WHAT TO WORK ON: Update the rows below by replacing every "Page" with "Section" and changing nothing else. Leave the pictures out of your answer.

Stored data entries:
----------
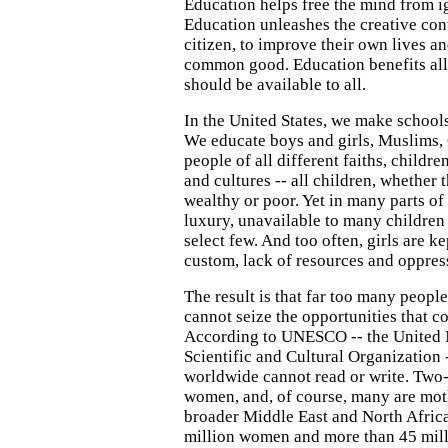
Education helps free the mind from i
Education unleashes the creative con
citizen, to improve their own lives an
common good. Education benefits all
should be available to all.
In the United States, we make schools 
We educate boys and girls, Muslims, 
people of all different faiths, childre
and cultures -- all children, whether t
wealthy or poor. Yet in many parts of 
luxury, unavailable to many children 
select few. And too often, girls are k
custom, lack of resources and oppres
The result is that far too many peopl
cannot seize the opportunities that c
According to UNESCO -- the United 
Scientific and Cultural Organization 
worldwide cannot read or write. Two-
women, and, of course, many are mot
broader Middle East and North Afric
million women and more than 45 mil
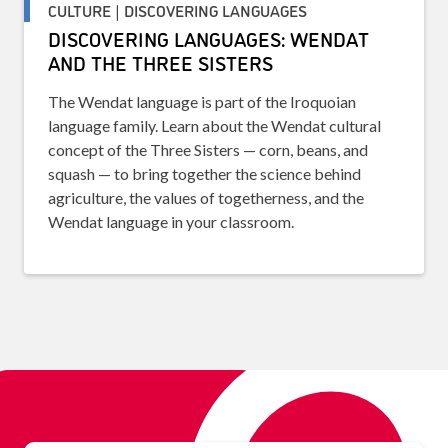
CULTURE | DISCOVERING LANGUAGES
DISCOVERING LANGUAGES: WENDAT
AND THE THREE SISTERS
The Wendat language is part of the Iroquoian
language family. Learn about the Wendat cultural
concept of the Three Sisters — corn, beans, and
squash — to bring together the science behind
agriculture, the values of togetherness, and the
Wendat language in your classroom.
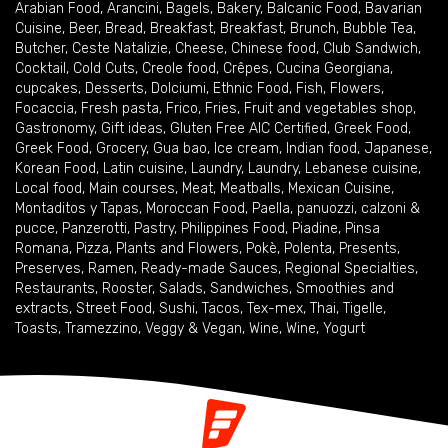
Arabian Food
,
Arancini
,
Bagels
,
Bakery
,
Balcanic Food
,
Bavarian
Cuisine
,
Beer
,
Bread
,
Breakfast
,
Breakfast
,
Brunch
,
Bubble Tea
,
Butcher
,
Ceste Natalizie
,
Cheese
,
Chinese food
,
Club Sandwich
,
Cocktail
,
Cold Cuts
,
Creole food
,
Crêpes
,
Cucina Georgiana
,
cupcakes
,
Desserts
,
Dolciumi
,
Ethnic Food
,
Fish
,
Flowers
,
Focaccia
,
Fresh pasta
,
Frico
,
Fries
,
Fruit and vegetables shop
,
Gastronomy
,
Gift ideas
,
Gluten Free AIC Certified
,
Greek Food
,
Greek Food
,
Grocery
,
Gua bao
,
Ice cream
,
Indian food
,
Japanese
,
Korean Food
,
Latin cuisine
,
Laundry
,
Laundry
,
Lebanese cuisine
,
Local food
,
Main courses
,
Meat
,
Meatballs
,
Mexican Cuisine
,
Montaditos y Tapas
,
Moroccan Food
,
Paella
,
panuozzi, calzoni &
pucce
,
Panzerotti
,
Pastry
,
Philippines Food
,
Piadine
,
Pinsa
Romana
,
Pizza
,
Plants and Flowers
,
Pokè
,
Polenta
,
Presents
,
Preserves
,
Ramen
,
Ready-made Sauces
,
Regional Specialties
,
Restaurants
,
Rooster
,
Salads
,
Sandwiches
,
Smoothies and
extracts
,
Street Food
,
Sushi
,
Tacos
,
Tex-mex
,
Thai
,
Tigelle
,
Toasts
,
Tramezzino
,
Veggy & Vegan
,
Wine
,
Wine
,
Yogurt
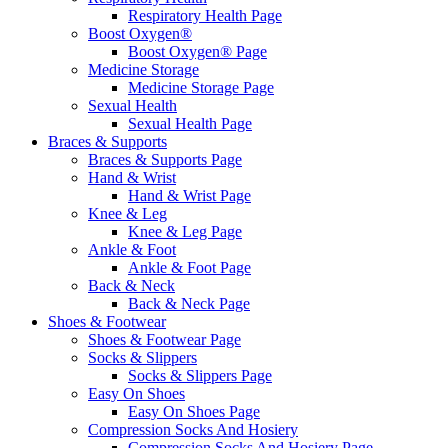
Respiratory Health Page
Boost Oxygen®
Boost Oxygen® Page
Medicine Storage
Medicine Storage Page
Sexual Health
Sexual Health Page
Braces & Supports
Braces & Supports Page
Hand & Wrist
Hand & Wrist Page
Knee & Leg
Knee & Leg Page
Ankle & Foot
Ankle & Foot Page
Back & Neck
Back & Neck Page
Shoes & Footwear
Shoes & Footwear Page
Socks & Slippers
Socks & Slippers Page
Easy On Shoes
Easy On Shoes Page
Compression Socks And Hosiery
Compression Socks And Hosiery Page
----------
WRITTEN REPLY:
Education helps free the mind from i
Education unleashes the creative con
citizen, to improve their own lives an
common good. Education benefits all
should be available to all.
In the United States, we make schools 
We educate boys and girls, Muslims, 
people of all different faiths, childre
and cultures -- all children, whether t
wealthy or poor. Yet in many parts of 
luxury, unavailable to many children 
select few. And too often, girls are k
custom, lack of resources and oppres
The result is that far too many peopl
cannot seize the opportunities that c
According to UNESCO -- the United 
Scientific and Cultural Organization 
worldwide cannot read or write. Two-
women, and, of course, many are mot
broader Middle East and North Afric
million women and more than 45 mil
CULTURE | DISCOVERING LANGUAGES
DISCOVERING LANGUAGES: WENDAT
AND THE THREE SISTERS
The Wendat language is part of the Iroquoian
language family. Learn about the Wendat cultural
concept of the Three Sisters — corn, beans, and
squash — to bring together the science behind
agriculture, the values of togetherness, and the
Wendat language in your classroom.
Arabian Food
,
Arancini
,
Bagels
,
Bakery
,
Balcanic Food
,
Bavarian
Cuisine
,
Beer
,
Bread
,
Breakfast
,
Breakfast
,
Brunch
,
Bubble Tea
,
Butcher
,
Ceste Natalizie
,
Cheese
,
Chinese food
,
Club Sandwich
,
Cocktail
,
Cold Cuts
,
Creole food
,
Crêpes
,
Cucina Georgiana
,
cupcakes
,
Desserts
,
Dolciumi
,
Ethnic Food
,
Fish
,
Flowers
,
Focaccia
,
Fresh pasta
,
Frico
,
Fries
,
Fruit and vegetables shop
,
Gastronomy
,
Gift ideas
,
Gluten Free AIC Certified
,
Greek Food
,
Greek Food
,
Grocery
,
Gua bao
,
Ice cream
,
Indian food
,
Japanese
,
Korean Food
,
Latin cuisine
,
Laundry
,
Laundry
,
Lebanese cuisine
,
Local food
,
Main courses
,
Meat
,
Meatballs
,
Mexican Cuisine
,
Montaditos y Tapas
,
Moroccan Food
,
Paella
,
panuozzi, calzoni &
pucce
,
Panzerotti
,
Pastry
,
Philippines Food
,
Piadine
,
Pinsa
Romana
,
Pizza
,
Plants and Flowers
,
Pokè
,
Polenta
,
Presents
,
Preserves
,
Ramen
,
Ready-made Sauces
,
Regional Specialties
,
Restaurants
,
Rooster
,
Salads
,
Sandwiches
,
Smoothies and
extracts
,
Street Food
,
Sushi
,
Tacos
,
Tex-mex
,
Thai
,
Tigelle
,
Toasts
,
Tramezzino
,
Veggy & Vegan
,
Wine
,
Wine
,
Yogurt
Respiratory Health Section
Boost Oxygen®
Boost Oxygen® Section
Medicine Storage
Medicine Storage Section
Sexual Health
Sexual Health Section
Braces & Supports
Braces & Supports Section
Hand & Wrist
Hand & Wrist Section
Knee & Leg
Knee & Leg Section
Ankle & Foot
Ankle & Foot Section
Back & Neck
Back & Neck Section
Shoes & Footwear
Shoes & Footwear Section
Socks & Slippers
Socks & Slippers Section
Easy On Shoes
Easy On Shoes Section
Compression Socks And Hosiery
Compression Socks And Hosiery Section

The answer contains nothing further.